> [WHAT YOU WILL DO]
Please gather every line in the records below that contains the string "them". Case counts.

> [MATERIAL FOR THIS EXERCISE]

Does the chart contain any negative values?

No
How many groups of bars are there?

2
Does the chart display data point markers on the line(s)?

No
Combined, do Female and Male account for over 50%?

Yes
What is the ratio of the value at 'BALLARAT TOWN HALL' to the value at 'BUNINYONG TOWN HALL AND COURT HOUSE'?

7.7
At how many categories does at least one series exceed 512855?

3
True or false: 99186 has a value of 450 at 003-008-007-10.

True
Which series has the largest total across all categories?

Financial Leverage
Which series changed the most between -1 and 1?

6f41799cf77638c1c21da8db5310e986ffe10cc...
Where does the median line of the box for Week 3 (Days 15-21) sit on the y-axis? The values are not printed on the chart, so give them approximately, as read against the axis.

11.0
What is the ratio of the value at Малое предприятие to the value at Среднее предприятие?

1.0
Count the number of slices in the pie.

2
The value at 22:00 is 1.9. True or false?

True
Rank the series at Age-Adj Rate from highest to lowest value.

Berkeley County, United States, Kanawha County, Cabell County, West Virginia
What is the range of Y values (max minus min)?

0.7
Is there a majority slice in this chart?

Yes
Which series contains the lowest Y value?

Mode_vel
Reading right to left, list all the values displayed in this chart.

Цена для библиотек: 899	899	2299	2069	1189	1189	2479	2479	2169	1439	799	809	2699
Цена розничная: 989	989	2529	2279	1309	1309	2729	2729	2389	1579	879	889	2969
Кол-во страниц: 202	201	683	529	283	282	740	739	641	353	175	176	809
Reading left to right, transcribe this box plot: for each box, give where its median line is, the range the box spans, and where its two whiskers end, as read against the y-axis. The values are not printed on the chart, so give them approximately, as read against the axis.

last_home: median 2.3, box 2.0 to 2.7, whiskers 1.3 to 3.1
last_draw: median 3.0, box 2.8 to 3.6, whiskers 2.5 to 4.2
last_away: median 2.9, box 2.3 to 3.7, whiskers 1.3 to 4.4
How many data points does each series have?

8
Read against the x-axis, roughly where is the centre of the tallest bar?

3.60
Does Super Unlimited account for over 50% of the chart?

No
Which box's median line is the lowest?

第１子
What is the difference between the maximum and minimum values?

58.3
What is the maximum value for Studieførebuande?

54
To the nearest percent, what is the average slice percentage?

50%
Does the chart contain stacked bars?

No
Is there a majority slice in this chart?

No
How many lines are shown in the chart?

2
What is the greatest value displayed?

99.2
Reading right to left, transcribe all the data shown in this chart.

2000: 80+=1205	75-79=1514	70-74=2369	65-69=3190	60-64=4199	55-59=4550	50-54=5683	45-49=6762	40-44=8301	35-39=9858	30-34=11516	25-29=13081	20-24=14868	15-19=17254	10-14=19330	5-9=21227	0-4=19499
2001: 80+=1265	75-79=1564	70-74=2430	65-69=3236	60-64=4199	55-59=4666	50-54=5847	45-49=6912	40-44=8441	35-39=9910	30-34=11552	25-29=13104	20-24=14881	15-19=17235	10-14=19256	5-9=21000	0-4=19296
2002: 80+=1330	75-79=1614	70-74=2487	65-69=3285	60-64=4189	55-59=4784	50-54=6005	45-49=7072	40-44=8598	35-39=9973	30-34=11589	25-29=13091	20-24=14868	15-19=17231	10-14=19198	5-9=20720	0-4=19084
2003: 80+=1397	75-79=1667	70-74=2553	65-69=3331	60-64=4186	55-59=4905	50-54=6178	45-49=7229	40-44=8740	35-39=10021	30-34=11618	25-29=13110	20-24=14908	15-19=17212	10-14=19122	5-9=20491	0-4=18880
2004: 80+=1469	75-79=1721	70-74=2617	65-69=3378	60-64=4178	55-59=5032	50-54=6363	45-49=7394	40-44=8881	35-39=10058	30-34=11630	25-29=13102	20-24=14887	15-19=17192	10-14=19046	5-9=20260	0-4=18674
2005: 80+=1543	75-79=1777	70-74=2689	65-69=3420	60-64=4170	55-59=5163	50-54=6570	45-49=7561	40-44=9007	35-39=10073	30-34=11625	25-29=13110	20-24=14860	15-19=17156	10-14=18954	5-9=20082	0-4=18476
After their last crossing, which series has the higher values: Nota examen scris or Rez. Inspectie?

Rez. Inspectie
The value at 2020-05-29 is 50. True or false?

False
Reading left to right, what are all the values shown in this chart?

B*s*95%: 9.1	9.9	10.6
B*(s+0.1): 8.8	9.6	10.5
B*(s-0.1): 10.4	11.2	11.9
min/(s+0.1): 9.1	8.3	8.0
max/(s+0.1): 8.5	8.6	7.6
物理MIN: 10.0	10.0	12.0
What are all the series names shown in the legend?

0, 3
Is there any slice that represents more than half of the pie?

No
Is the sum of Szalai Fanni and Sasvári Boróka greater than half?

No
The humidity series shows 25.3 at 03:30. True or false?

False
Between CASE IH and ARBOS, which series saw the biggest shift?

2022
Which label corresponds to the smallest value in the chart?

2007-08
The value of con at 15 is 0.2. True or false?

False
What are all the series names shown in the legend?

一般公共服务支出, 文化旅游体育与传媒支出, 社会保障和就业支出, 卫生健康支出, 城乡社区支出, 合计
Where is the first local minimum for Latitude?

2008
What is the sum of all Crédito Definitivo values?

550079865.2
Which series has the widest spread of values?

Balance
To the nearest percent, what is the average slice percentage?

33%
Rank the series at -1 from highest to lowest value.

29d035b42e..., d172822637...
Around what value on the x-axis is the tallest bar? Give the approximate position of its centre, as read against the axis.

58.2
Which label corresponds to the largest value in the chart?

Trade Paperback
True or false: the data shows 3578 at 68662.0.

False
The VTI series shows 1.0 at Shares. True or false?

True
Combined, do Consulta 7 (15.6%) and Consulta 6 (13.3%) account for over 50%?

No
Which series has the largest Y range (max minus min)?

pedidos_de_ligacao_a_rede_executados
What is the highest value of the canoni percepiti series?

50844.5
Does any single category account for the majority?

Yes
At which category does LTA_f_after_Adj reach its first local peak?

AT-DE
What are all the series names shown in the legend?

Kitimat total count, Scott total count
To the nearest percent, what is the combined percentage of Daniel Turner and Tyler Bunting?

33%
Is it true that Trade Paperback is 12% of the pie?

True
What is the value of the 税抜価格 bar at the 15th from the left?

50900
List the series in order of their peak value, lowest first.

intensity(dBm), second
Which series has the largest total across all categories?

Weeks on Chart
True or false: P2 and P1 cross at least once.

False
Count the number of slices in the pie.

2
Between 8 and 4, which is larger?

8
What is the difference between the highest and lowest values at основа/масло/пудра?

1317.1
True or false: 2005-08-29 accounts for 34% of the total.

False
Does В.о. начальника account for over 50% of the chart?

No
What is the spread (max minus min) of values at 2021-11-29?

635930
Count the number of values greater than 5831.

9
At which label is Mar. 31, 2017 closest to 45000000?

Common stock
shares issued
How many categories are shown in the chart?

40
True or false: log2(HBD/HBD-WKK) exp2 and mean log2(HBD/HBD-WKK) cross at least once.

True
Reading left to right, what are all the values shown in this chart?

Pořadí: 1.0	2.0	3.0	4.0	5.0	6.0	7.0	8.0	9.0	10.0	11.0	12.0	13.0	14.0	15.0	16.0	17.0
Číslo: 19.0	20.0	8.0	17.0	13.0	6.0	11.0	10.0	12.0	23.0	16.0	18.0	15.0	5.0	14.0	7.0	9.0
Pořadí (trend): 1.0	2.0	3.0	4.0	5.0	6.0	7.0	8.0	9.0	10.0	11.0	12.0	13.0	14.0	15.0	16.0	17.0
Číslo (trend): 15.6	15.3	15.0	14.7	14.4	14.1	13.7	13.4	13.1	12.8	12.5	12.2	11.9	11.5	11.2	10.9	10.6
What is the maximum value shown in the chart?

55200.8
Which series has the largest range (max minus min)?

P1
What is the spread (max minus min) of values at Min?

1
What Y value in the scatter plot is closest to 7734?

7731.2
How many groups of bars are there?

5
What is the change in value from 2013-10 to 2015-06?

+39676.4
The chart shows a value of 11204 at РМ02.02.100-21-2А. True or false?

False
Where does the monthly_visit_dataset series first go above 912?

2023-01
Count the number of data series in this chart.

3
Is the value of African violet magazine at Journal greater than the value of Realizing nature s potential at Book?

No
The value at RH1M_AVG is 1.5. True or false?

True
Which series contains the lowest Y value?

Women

> [RESULT]
Where does the median line of the box for Week 3 (Days 15-21) sit on the y-axis? The values are not printed on the chart, so give them approximately, as read against the axis.
Reading left to right, transcribe this box plot: for each box, give where its median line is, the range the box spans, and where its two whiskers end, as read against the y-axis. The values are not printed on the chart, so give them approximately, as read against the axis.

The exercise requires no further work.